Kind of like the Scientific Method!
And exactly the process we've been suggesting for effective use of your Market Structure Journal.
Let's look at a couple of examples from the last week:
And it seems that I'm not the only one who observed this.
I guess anyone watching any of the indices would have noticed the same occurrence.
But what follows was what really caught my attention.
I missed the short at B because I was still freaked out about what had happened.
So let's learn from this.
Why does the market find short-term resistance at B?
Well for the same reason that any other over-extended spike high/low offers great potential for short-term S/R. Markets are comprised of people and people have memory. This extreme becomes a new "reference point" from which people will judge value.
Standard S/R stuff.
So rather than be freaked out in future, let's create a hypothesis:
- "The extreme point of a sudden algo driven spike has the potential to offer support or resistance should price return to the level. Watch for future trade opportunity."
Is this valid?
I don't know.
That's what your Market Structure Journal is for.
Put this example in your journal. Now collect a dozen or more other examples of algo spikes, as you find them occurring in future markets. And test your hypothesis.
If you find it doesn't hold up over time… it's no great loss.
But if you find some value to this new "rule of thumb" then maybe, unlike me this time, you'll be excited by an algo spike and remain focused and alert for any soon-to-follow trade opportunity.

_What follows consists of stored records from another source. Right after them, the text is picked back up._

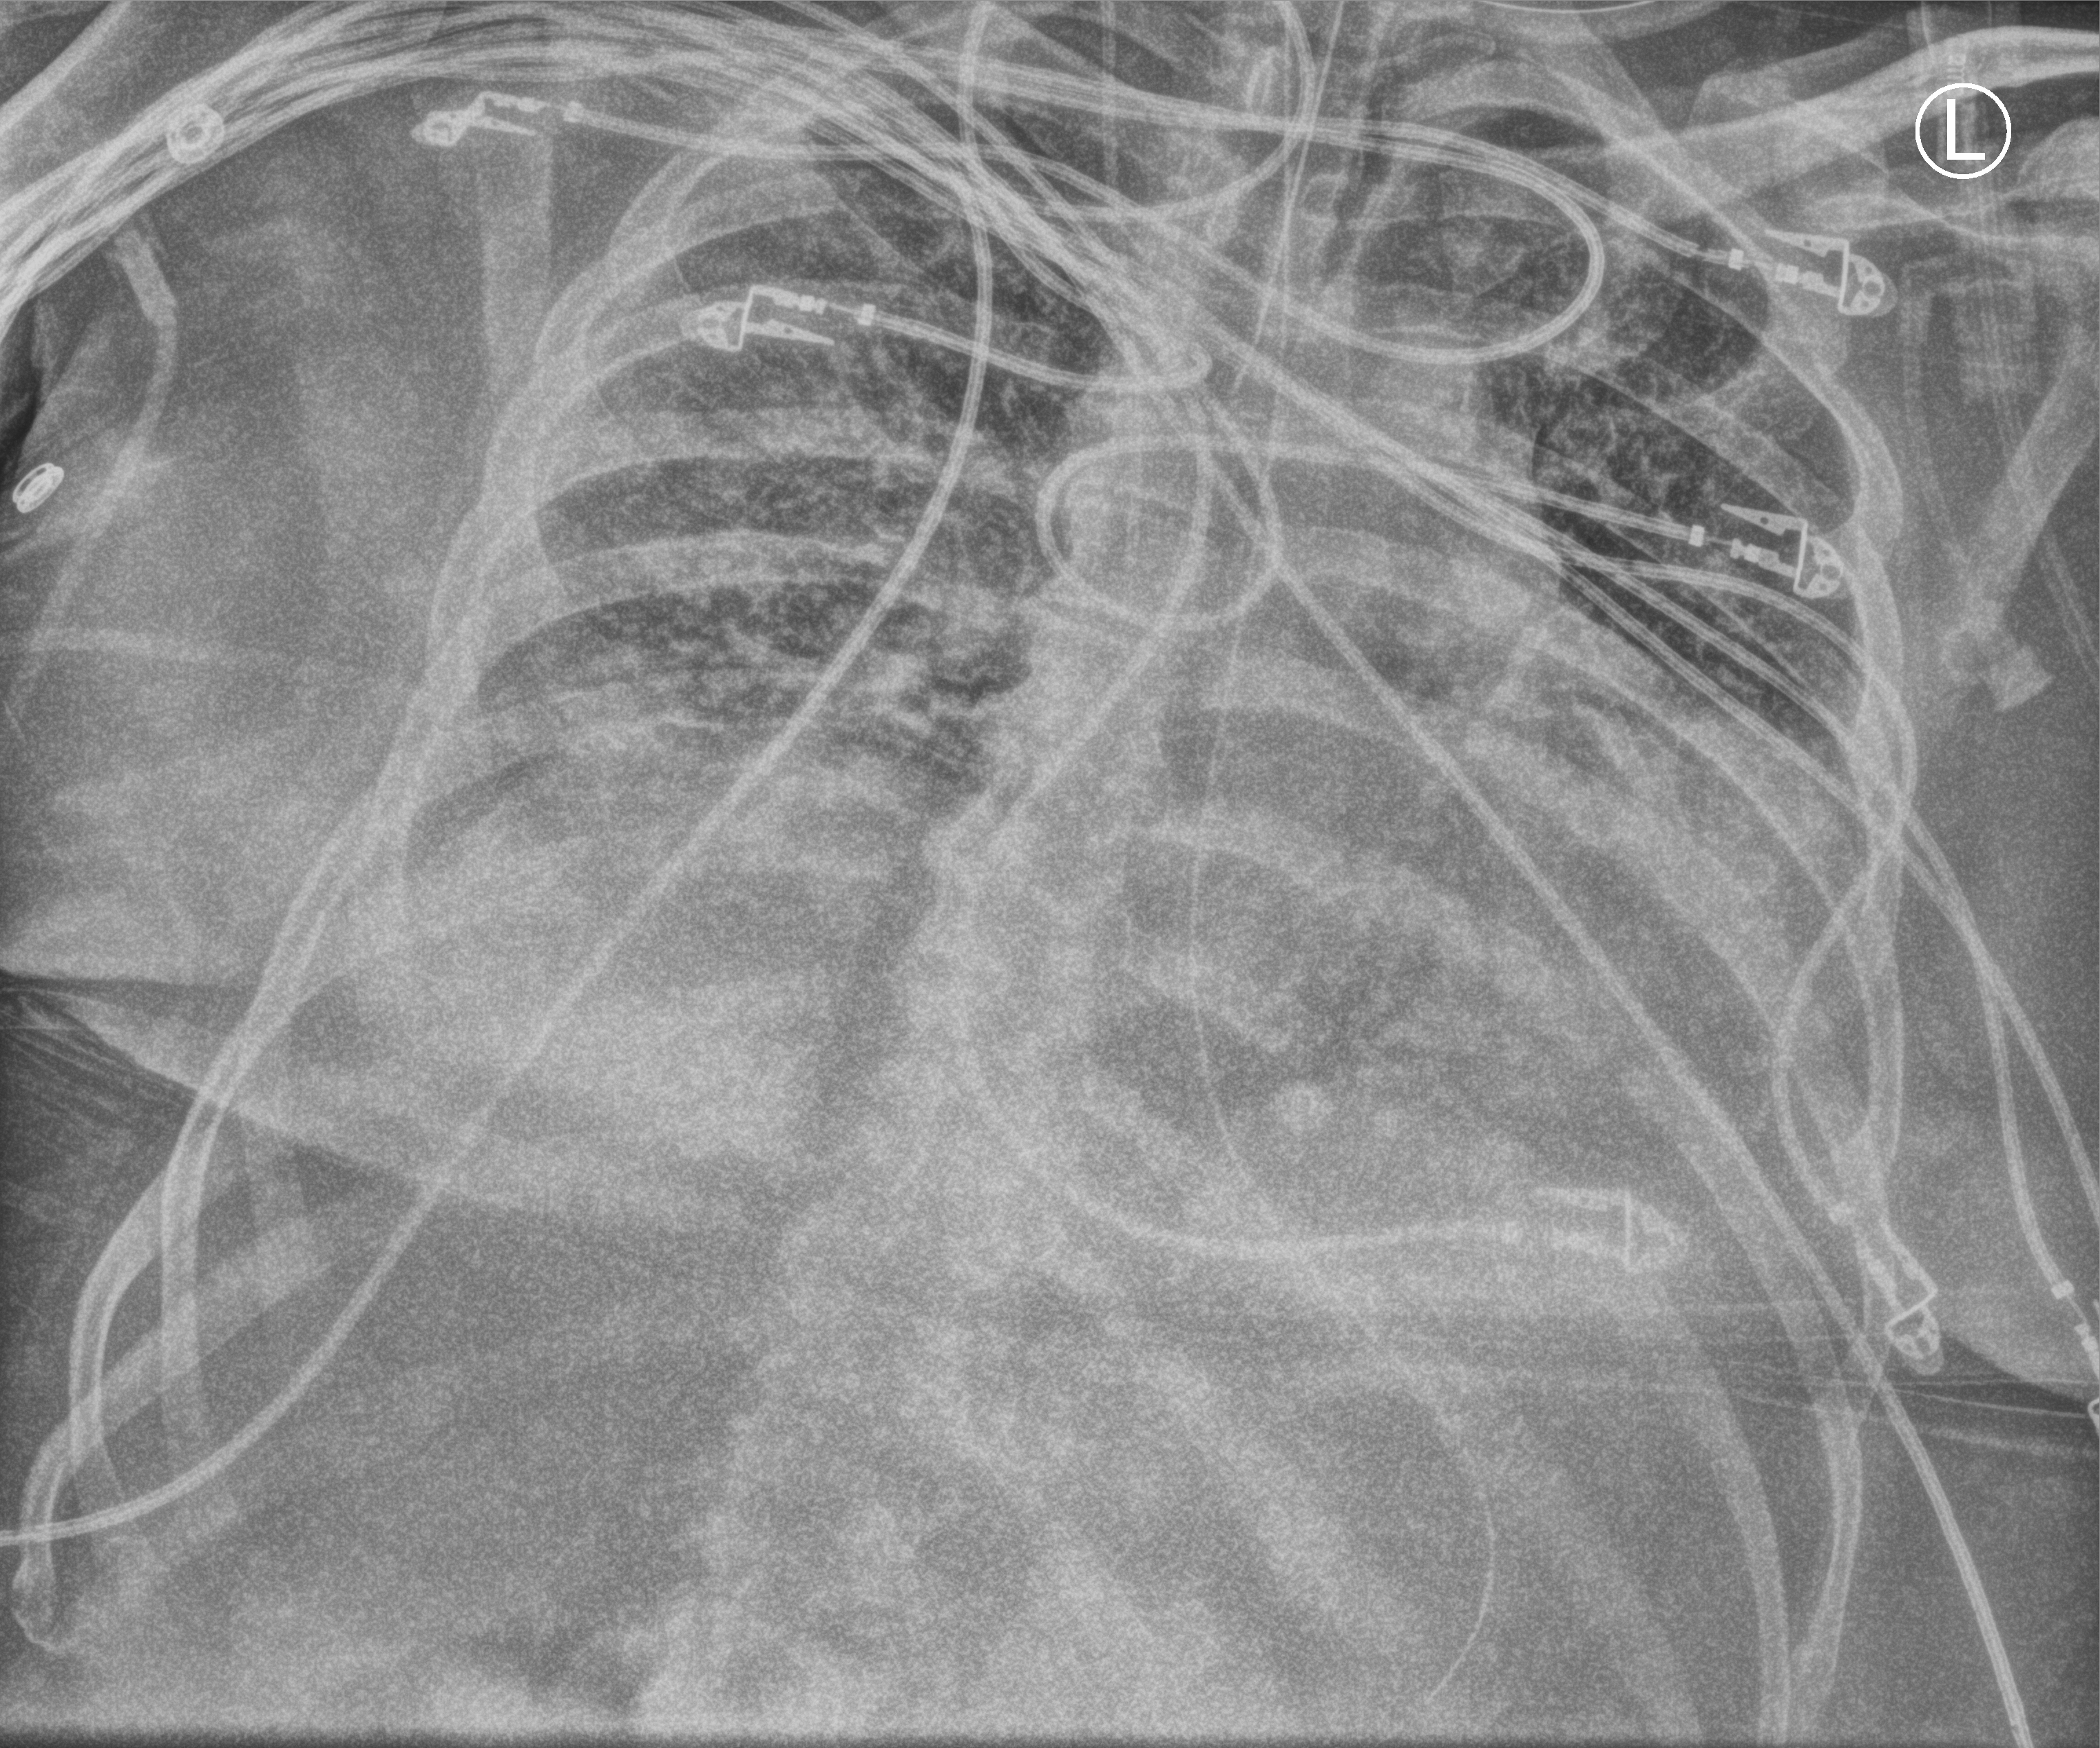
Portable chest radiograph; anteroposterior (AP) projection. Patient hospitalised with COVID-19; male, aged 60–74 years.
Hospital-stay facts (about this admission, not read from this image; timing relative to this image not recorded): admitted to intensive care during this hospital stay: yes.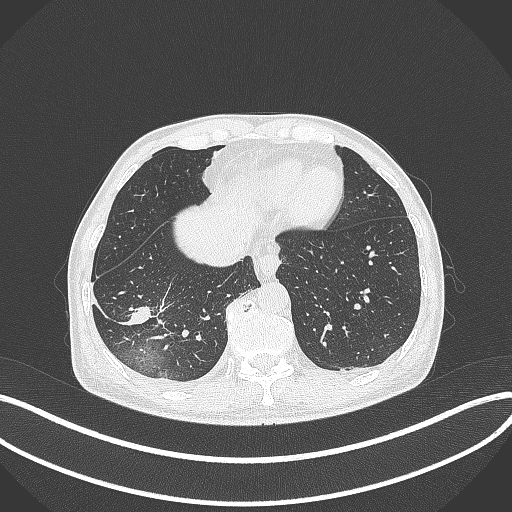
Chest CT, one axial slice. Position 92 of 388 along the scan axis. Lung window (W 1500 / L -600 HU). 1 mm slice thickness. 512 × 512 image matrix, field of view 400 × 400 mm. Male patient, age 64 years. From the clinical record (not read from this slice): clinical TNM (as recorded): T3 N0 M0; histopathological grade: G2-3.
Annotated regions visible in this slice (bounding box drawn by a radiologist):
- lung tumour (recorded histology: adenocarcinoma): bounding box <113,300,149,327> (left, top, right, bottom; pixels)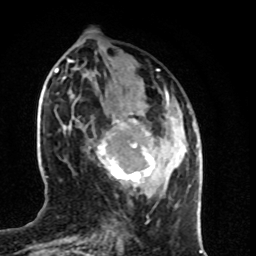
Breast MRI (dynamic contrast-enhanced), one axial slice; slice 31 of 80 in the series (ordered by position); cropped to one breast; dynamic contrast-enhanced series, time point 2 of 8 at this slice position (early post-contrast); 1.5 T; TE 4.2 ms, TR 7 ms; 2 mm slice thickness; 256 × 256 image matrix, field of view 160 × 160 mm. Female patient.
Annotated regions visible in this slice (semi-automatically segmented with operator editing):
- enhancing-tissue mask used for the functional tumour volume (all voxels passing the contrast-enhancement thresholds inside the analysis volume; usually the tumour): box from (x=96, y=106) to (x=168, y=185) px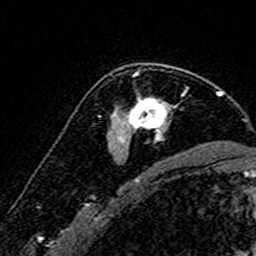
Breast MRI (dynamic contrast-enhanced), one axial slice. Cropped to one breast. Dynamic contrast-enhanced series, time point 2 of 7 at this slice position (early post-contrast). 3 T. TE 4.6 ms, TR 7.4 ms. 256 × 256 image matrix. Female patient.
Structures marked on this image (semi-automatically segmented with operator editing):
- enhancing-tissue mask used for the functional tumour volume (all voxels passing the contrast-enhancement thresholds inside the analysis volume; usually the tumour): box from (x=115, y=64) to (x=171, y=143) px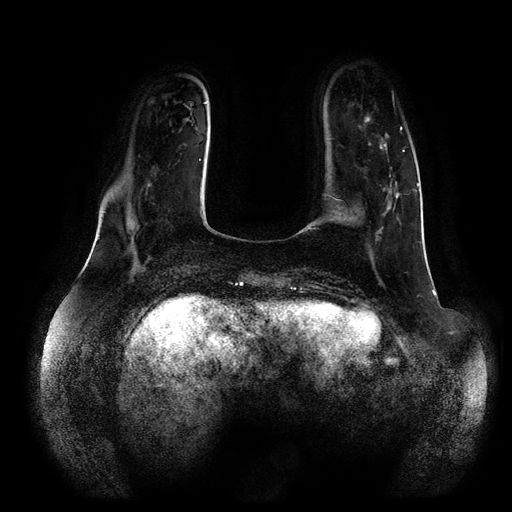
Breast MRI (dynamic contrast-enhanced, multi-phase), one axial slice; dynamic contrast-enhanced series, time point 2 of 5 at this slice position (early post-contrast); 1.5 T; TE 2.5 ms, TR 5.2 ms; 2 mm slice thickness; 512 × 512 image matrix. Patient: female, 66 years.
Outlined on this slice (semi-automatically segmented with operator editing):
- breast lesion (labelled 'tumour' in the annotation; benign lesions carry a separate 'benign' label): box from (x=364, y=117) to (x=397, y=240) px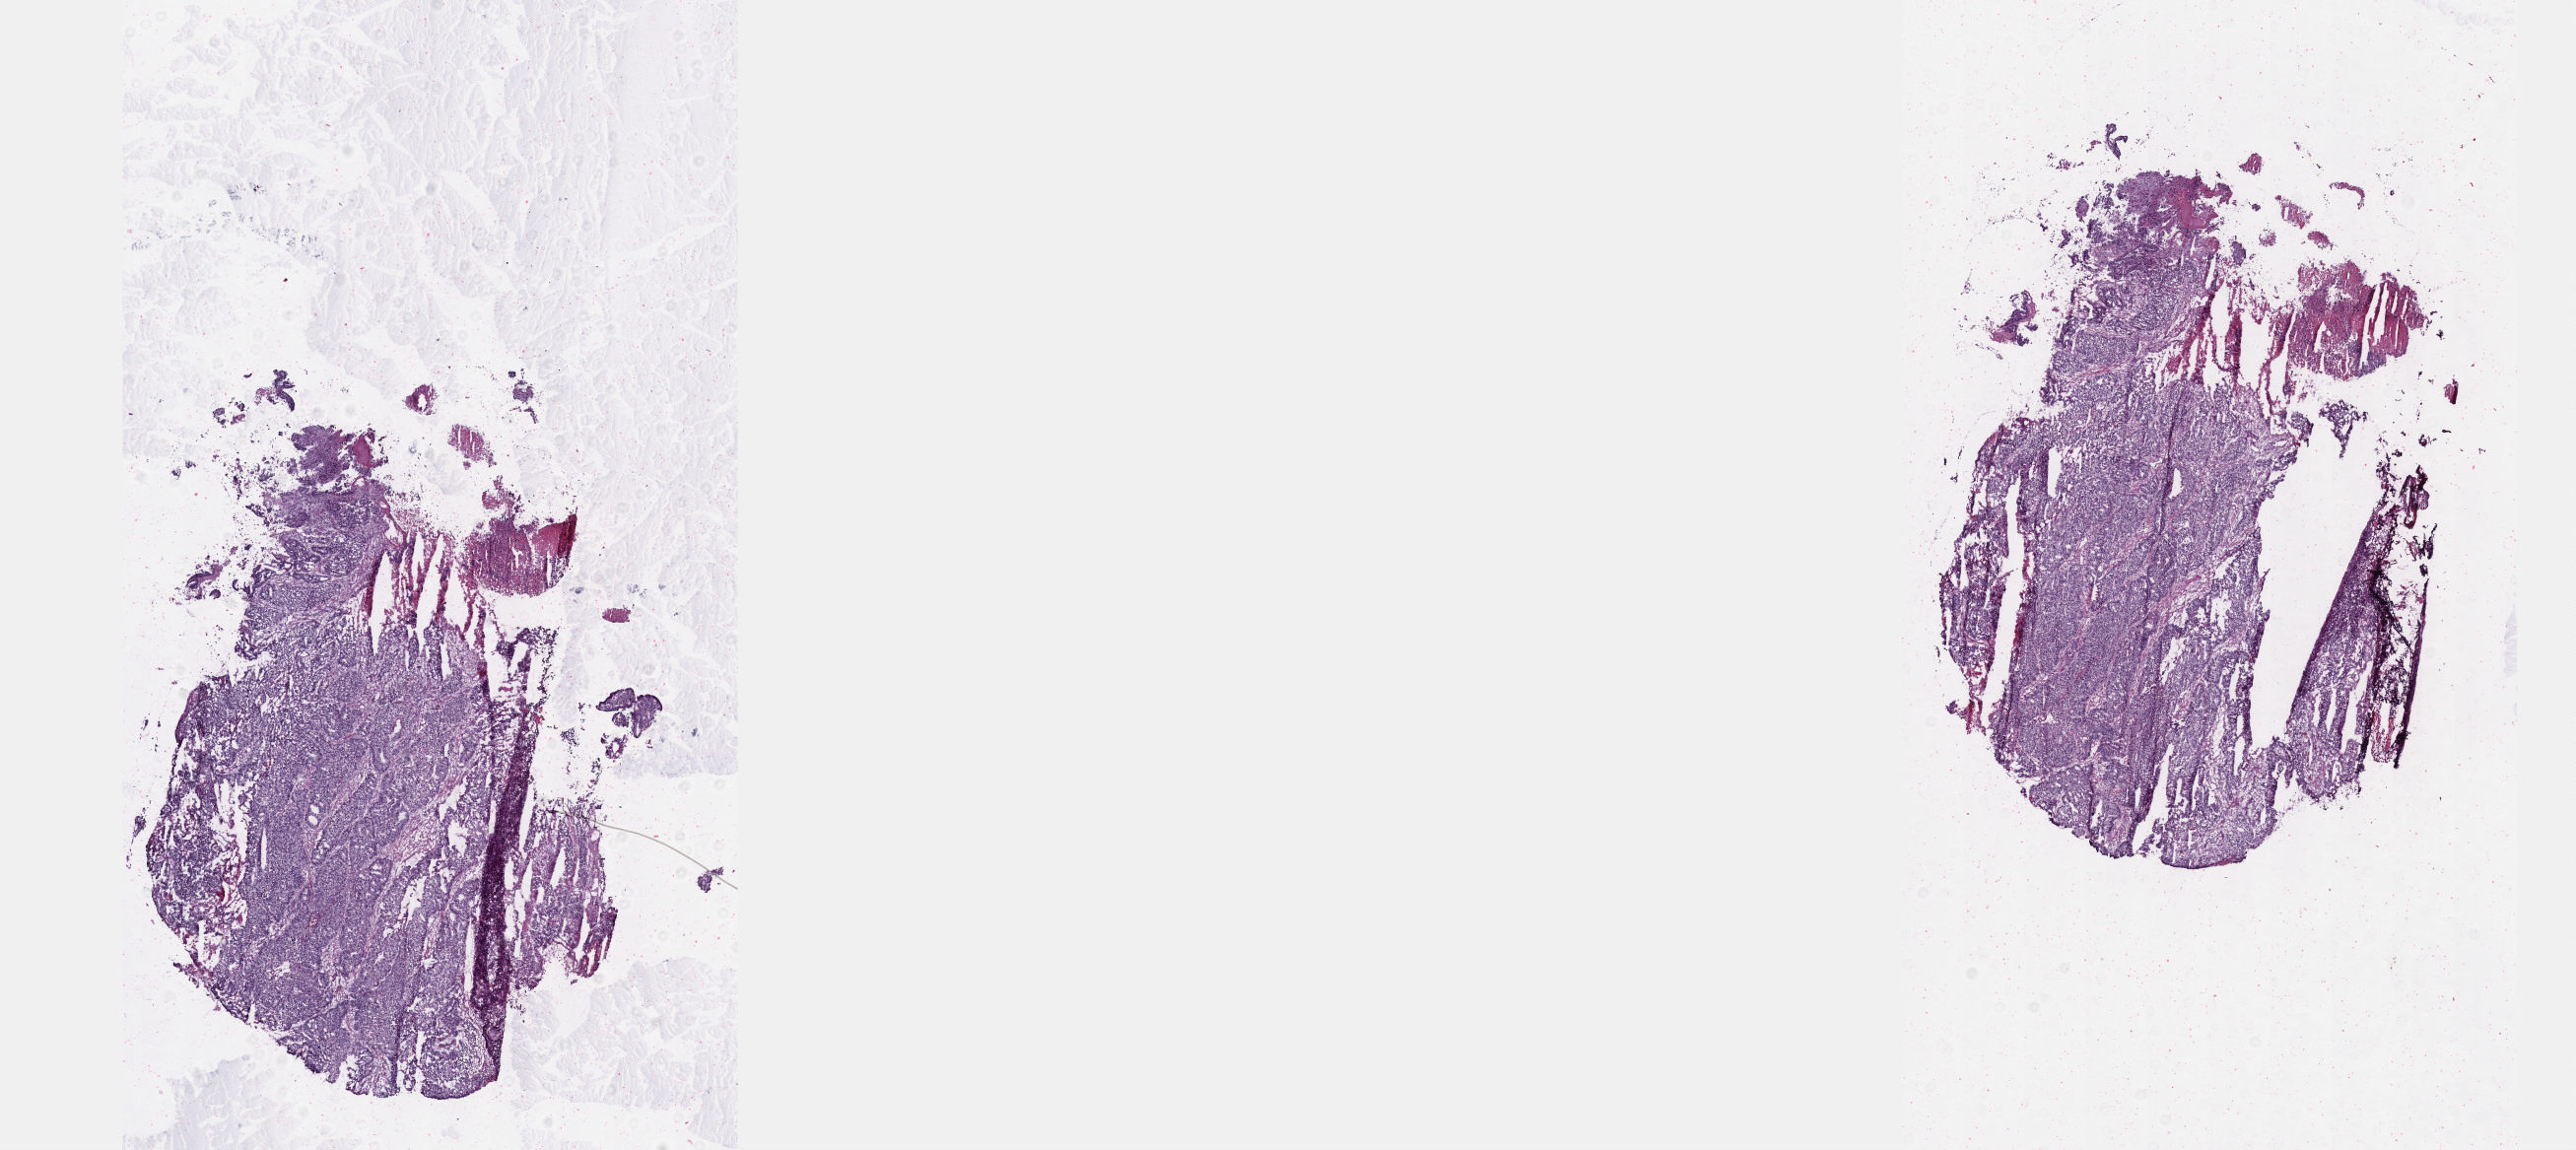
Hematoxylin and eosin (H&E) stained whole-slide image, low-resolution overview of the scanned area, about 21.1 x 9.4 mm (from a 40x scan); frozen section from the top of the tissue portion; primary tumour sample from the colon. Female patient; age at initial diagnosis 68 years. Composition of this section per pathologist review: tumour cells 90%, tumour nuclei 95%, normal cells 0%, stromal cells 5%, necrosis 5%. Infiltration values recorded for this section: lymphocyte infiltration 1%, monocyte infiltration 1%, neutrophil infiltration 1%.
Lymph nodes positive (case pathology): 1 of 12 examined. AJCC pathologic stage: IV (6th edition). Diagnosis: Carcinoma, NOS (sigmoid colon).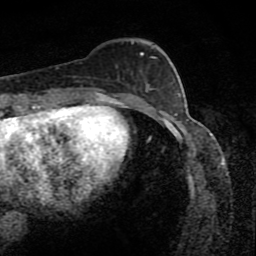
Breast MRI (dynamic contrast-enhanced), one axial slice. Position 32 of 80 along the scan axis. Cropped to one breast. Dynamic contrast-enhanced series, time point 2 of 8 at this slice position (early post-contrast). 1.5 T. TE 4.2 ms, TR 7 ms. 256 × 256 image matrix, field of view 145 × 145 mm. Female patient.
Structures marked on this image (semi-automatic segmentation, software-assisted and operator-edited):
- enhancing-tissue mask used for the functional tumour volume (all voxels passing the contrast-enhancement thresholds inside the analysis volume; usually the tumour): box from (x=131, y=41) to (x=154, y=58) px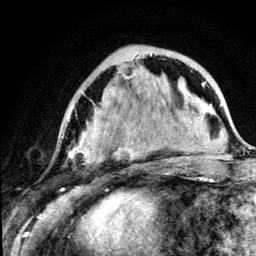
Breast MRI (dynamic contrast-enhanced), one axial slice. Position 42 of 134 along the scan axis. Cropped to one breast. Dynamic contrast-enhanced series, time point 2 of 5 at this slice position (early post-contrast). 3 T. TE 4.2 ms, TR 8.6 ms. 256 × 256 image matrix, field of view 160 × 160 mm. Female patient.
Outlined on this slice (semi-automatic segmentation, software-assisted and operator-edited):
- enhancing-tissue mask used for the functional tumour volume (all voxels passing the contrast-enhancement thresholds inside the analysis volume; usually the tumour): box from (x=68, y=54) to (x=179, y=163) px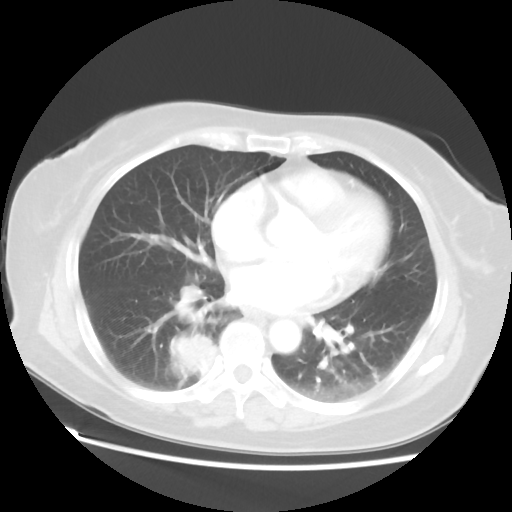
Chest CT, one axial slice. Position 24 of 52 along the scan axis. Reconstruction kernel STANDARD. Lung window (W 1500 / L -600 HU). 5 mm slice thickness. 512 × 512 image matrix, field of view 356 × 356 mm. Female patient, age 69 years. From the clinical record (not read from this slice): clinical TNM (as recorded): T2 N1 M1a.
Annotated regions visible in this slice (rectangle marked by the reading radiologist):
- lung tumour (recorded histology: adenocarcinoma): bounding box (x1, y1, x2, y2) in pixels: (163, 325, 216, 378)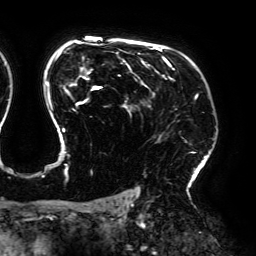
Breast MRI (dynamic contrast-enhanced), one axial slice; slice 135 of 192 in the series (ordered by position); cropped to one breast; dynamic contrast-enhanced series, time point 2 of 6 at this slice position (early post-contrast); 3 T; TE 4.2 ms, TR 7.8 ms; 256 × 256 image matrix, field of view 240 × 240 mm. Female patient.
Outlined on this slice (semi-automatic segmentation, software-assisted and operator-edited):
- enhancing-tissue mask used for the functional tumour volume (all voxels passing the contrast-enhancement thresholds inside the analysis volume; usually the tumour): bounding box [x1, y1, x2, y2] px = [42, 42, 198, 178]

Let's examine a higher timeframe structural example, to make it something different.
A large gap down and continuation drive is bearish, right? Then why did it fail?
Well, clearly the only way that price can rally from here is that there was sufficient buying in order to overcome whatever selling pressure still remained after the stops were run.
So let's set up a hypothesis.
- Watch any large Monday morning gap and immediate over-extended continuation through a significant price level. Failure to hold the break may lead to a reversal of the bias for the remainder of that session.
Will this hypothesis hold up over time?
Or does it need adjusting?
How should we define a "large" gap? How significant does the level need to be? How often does the change of bias hold for the whole remainder of that session? How often does the change of bias extend through to following sessions?
If these questions interest you, place this example in your Market Structure Journal.
Collect more occurrences. Study them. And test the hypothesis.
Ok… now it's your turn. Any new observations you make that interest you… FOLLOW THE SAME PROCESS.
I know I haven't provided answers. But this is the best way to learn.
Get stuck into the charts and study them.
No matter your market.
No matter your timeframe.
Observe -> Question -> Hypothesis -> Test
It's the path to increased understanding of Price Action and Market Structure.